◆ Dataset content:
━━━━━━━━━━
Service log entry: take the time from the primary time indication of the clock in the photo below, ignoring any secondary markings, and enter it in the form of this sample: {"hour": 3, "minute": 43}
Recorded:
━━━━━━━━━━
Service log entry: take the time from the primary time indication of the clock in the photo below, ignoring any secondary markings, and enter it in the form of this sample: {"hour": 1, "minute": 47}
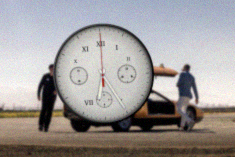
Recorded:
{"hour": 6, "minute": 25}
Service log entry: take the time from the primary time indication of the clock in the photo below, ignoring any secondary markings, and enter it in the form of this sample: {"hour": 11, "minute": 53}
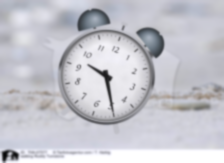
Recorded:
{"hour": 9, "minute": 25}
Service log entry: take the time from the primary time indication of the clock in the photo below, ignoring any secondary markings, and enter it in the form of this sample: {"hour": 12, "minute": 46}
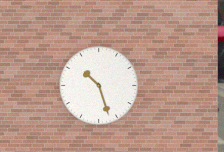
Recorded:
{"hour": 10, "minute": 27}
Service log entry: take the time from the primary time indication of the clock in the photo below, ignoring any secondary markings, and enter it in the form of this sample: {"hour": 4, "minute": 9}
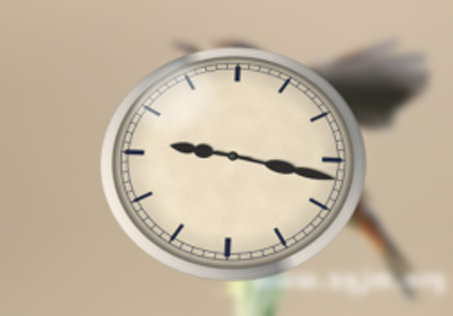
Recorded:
━━━━━━━━━━
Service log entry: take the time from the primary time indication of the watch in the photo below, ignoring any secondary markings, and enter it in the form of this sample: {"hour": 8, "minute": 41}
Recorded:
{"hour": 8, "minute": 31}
━━━━━━━━━━
◆ Your task:
Please count the lines in the data above that contain the word "from", and reply with the number alone.

◆ Output of the exercise:
6